I suppose I'm lucky in a lot of ways. I already had a masculine presentation, I didn't have a pretty face, and I have never smiled much (women tend to smile a lot more than men do). I'm not unusually short for a guy (about 5' 7"), my shoulders are not super-narrow, and my hips are not super-wide.

I feel that some of "passing" comes from the company that you have been keeping. Virtually all of my socializing was with men, and I have always been in relationships with men, consistently from high school. I figure that I picked up a lot of mannerisms and habits of speech that are more common among men than among women.
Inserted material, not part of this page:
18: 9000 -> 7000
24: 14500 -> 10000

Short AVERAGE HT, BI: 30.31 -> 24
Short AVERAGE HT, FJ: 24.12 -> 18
I have noticed in my own trans community that the trans men who have been in relationships with men before transition tend to come across as straight when they have transitioned, and the ones who came out of the lesbian world tend to come across as gay, mainly because they have a lot more stereotypically female mannerisms and seem femmier. I don't know whether the guys of lesbian provenance take longer to be read as male, though.

Mixed bag. See what top surgery does for you.

P.S. I'm also blessed with really aggressive sideburns, and my facial hair started becoming very full after a few years in. I am unfortunately losing my hair in front, but all of these features add to the overall picture. Facial hair is awesome if you can grow it--once it matures and doesn't look like teenage facial hair.